→ ABOUT THIS TASK
Copies of all lines that contain "Type" are needed; take them from the data below.

Dataset entries:

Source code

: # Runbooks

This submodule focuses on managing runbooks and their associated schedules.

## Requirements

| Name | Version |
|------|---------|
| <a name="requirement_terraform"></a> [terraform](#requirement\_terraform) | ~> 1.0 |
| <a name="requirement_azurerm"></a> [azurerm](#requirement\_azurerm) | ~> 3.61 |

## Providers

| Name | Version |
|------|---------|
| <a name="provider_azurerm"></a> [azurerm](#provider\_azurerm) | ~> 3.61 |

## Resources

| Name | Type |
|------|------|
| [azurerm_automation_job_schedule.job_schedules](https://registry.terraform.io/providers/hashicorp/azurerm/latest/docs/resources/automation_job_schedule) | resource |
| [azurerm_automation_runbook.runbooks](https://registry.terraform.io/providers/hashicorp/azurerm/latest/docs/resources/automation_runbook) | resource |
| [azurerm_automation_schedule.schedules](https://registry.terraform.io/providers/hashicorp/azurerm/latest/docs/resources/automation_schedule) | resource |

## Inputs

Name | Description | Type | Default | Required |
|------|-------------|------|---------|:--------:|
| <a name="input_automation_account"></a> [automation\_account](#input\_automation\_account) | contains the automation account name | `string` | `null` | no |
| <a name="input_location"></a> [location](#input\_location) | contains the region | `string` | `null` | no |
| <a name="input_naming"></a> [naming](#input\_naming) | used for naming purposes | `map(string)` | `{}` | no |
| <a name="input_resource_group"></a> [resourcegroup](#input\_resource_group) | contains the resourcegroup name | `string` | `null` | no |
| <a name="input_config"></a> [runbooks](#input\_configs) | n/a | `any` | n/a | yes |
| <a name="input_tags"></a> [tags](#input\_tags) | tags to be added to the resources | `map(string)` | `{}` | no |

→ ANSWER SPACE
| Name | Type |
Name | Description | Type | Default | Required |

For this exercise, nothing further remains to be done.